When different risk factors act together, the effect will be multiplicative and raises the risk of CVD more than the summation of risk factors [13, 14]. For instance, one study reported that incidence of ischemic heart disease rises from 0 to 40% as the number of risk factors conglomerate from zero to five among diabetic patients [47]. Moreover, annual medical expenditure increases with the rise in clustering of risk factors [48]. In our study greatest clustering was observed among 60–69 years of age group and Dalit participant. Therefore, it could be pronounced that preventive strategies should be focused on individuals who have more risk factors and especially elderly population who are aged 60–69 years and are Dalit.

It is important to emphasize health education programs that warn about the behavioral risk factors of CVD. In addition, early detection and treatment of intermediary risk factors (hypertension, diabetes, dyslipidemia and overweight) are required to minimize the future burden of CVD [2]. Health promotion approaches could be delivered through various approaches: health workforce, trained community volunteers of the current health system, school health programs or media campaigns [49,50,51] collaborating with all stakeholders. Such community-based programs have already been implemented in developed and developing countries [50, 52]. Package of Essential Noncommunicable Disease (PEN) interventions could be implemented to prevent cardiovascular diseases as well, so that the community could utilize current health care delivery system [53]. One study from Northern India revealed that the primary health care setting was a feasible setting for CVD risk management even in rural areas [52].

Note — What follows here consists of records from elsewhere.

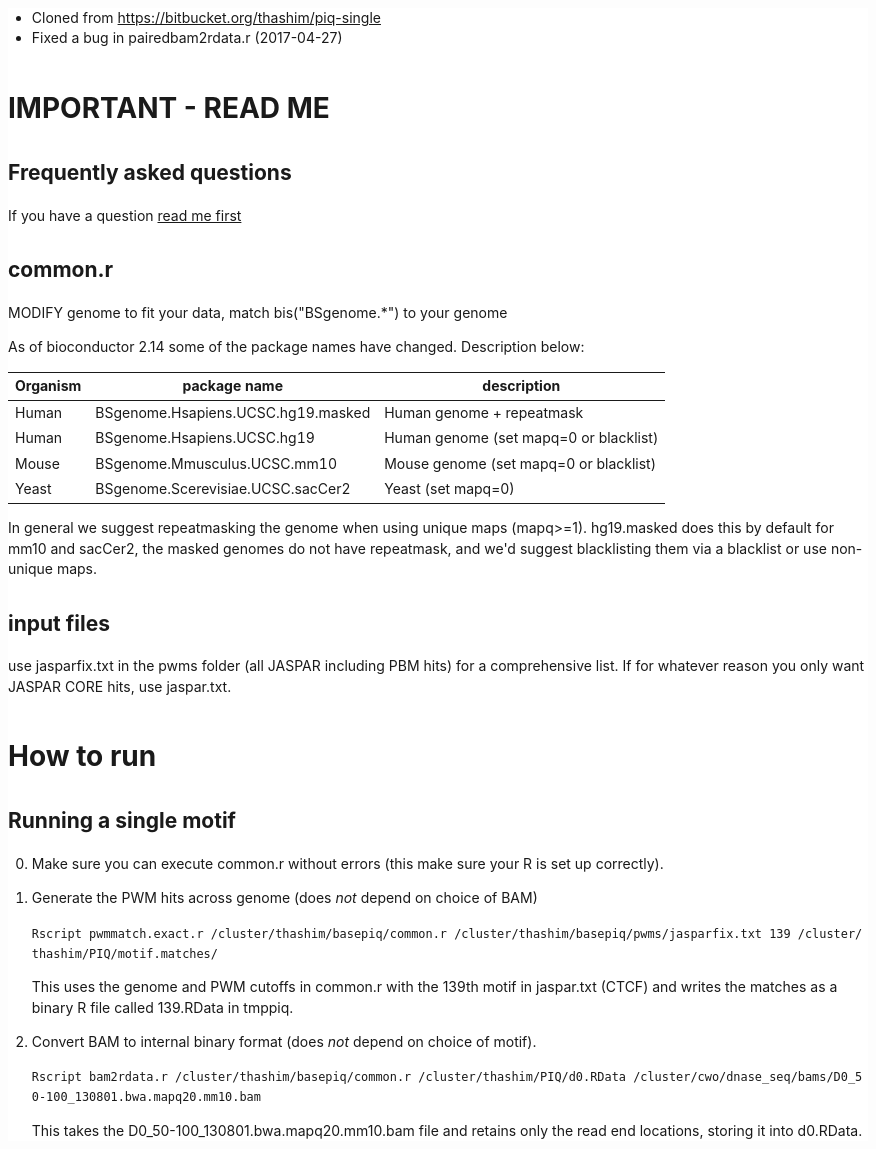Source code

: - Cloned from https://bitbucket.org/thashim/piq-single
- Fixed a bug in pairedbam2rdata.r (2017-04-27)


IMPORTANT - READ ME
======================================

Frequently asked questions
-----

If you have a question [read me first](https://bitbucket.org/thashim/piq-single/wiki/FAQ)

common.r
-----
MODIFY genome to fit your data, match bis("BSgenome.*") to your genome

As of bioconductor 2.14 some of the package names have changed. Description below:

Organism | package name | description
----------|---------------|--------------
Human | BSgenome.Hsapiens.UCSC.hg19.masked | Human genome + repeatmask
Human | BSgenome.Hsapiens.UCSC.hg19| Human genome (set mapq=0 or blacklist)
Mouse | BSgenome.Mmusculus.UCSC.mm10| Mouse genome (set mapq=0 or blacklist)
Yeast | BSgenome.Scerevisiae.UCSC.sacCer2 | Yeast (set mapq=0)

In general we suggest repeatmasking the genome when using unique maps (mapq>=1). hg19.masked does this by default for mm10 and sacCer2, the masked genomes do not have repeatmask, and we'd suggest blacklisting them via a blacklist or use non-unique maps. 




input files
----
use jasparfix.txt in the pwms folder (all JASPAR including PBM hits) for a comprehensive list. If for whatever reason you only want JASPAR CORE hits, use jaspar.txt.


How to run
=======================================

Running a single motif
-----------------------

0. Make sure you can execute common.r without errors (this make sure your R is set up correctly).

1. Generate the PWM hits across genome (does *not* depend on choice of BAM)

    `Rscript pwmmatch.exact.r /cluster/thashim/basepiq/common.r /cluster/thashim/basepiq/pwms/jasparfix.txt 139 /cluster/thashim/PIQ/motif.matches/`

    This uses the genome and PWM cutoffs in common.r with the 139th motif in jaspar.txt (CTCF) and writes the matches as a binary R file called 139.RData in tmppiq.

2. Convert BAM to internal binary format (does *not* depend on choice of motif).

    `Rscript bam2rdata.r /cluster/thashim/basepiq/common.r /cluster/thashim/PIQ/d0.RData /cluster/cwo/dnase_seq/bams/D0_50-100_130801.bwa.mapq20.mm10.bam`

    This takes the D0_50-100_130801.bwa.mapq20.mm10.bam file and retains only the read end locations, storing it into d0.RData.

Our study had several limitations. The study was conducted in a selected rural community where a large population of Janajati and women were residing. Our sample size was not large enough to make it a representative sample of all the risk factors. As we have included participants aged 40 to 80 years, we could not report the status of risk factor among the younger population. The current study might have underestimated the cardiovascular risk factors, as it excluded those who had known heart diseases, stroke, or intermittent claudication. The prevalence of risk factors might have been underestimated as about 11.0% of total participants did not involve in biochemical assessment, though socio-demographic characteristics of responders and non-responders were not significantly different. Despite these limitations, our study had several strengths. This is the first study conducted among elderly rural population of Nepal to explore all traditional risk factors of CVD including biochemical assessment. We used trained enumerators to acquire data related to the participants at their own home. We performed the oral glucose tolerance test to confirm diabetes along with the fasting blood sugar. Therefore, findings could be cautiously generalized to other population.

Conclusions

Cardiovascular risk factors and their clustering were common in the rural population of Nepal. Almost all of the participants displayed on risk factor, with the majority of the participants presenting with one or clusters of two-three risk factors. When different risk factors aggregate together, their effect would be multiplicative to develop cardiovascular diseases. Therefore, comprehensive intervention to address multiple risk factors should be immediately planned and implemented to reduce the risk factors and future burden of cardiovascular diseases in a rural population of Nepal.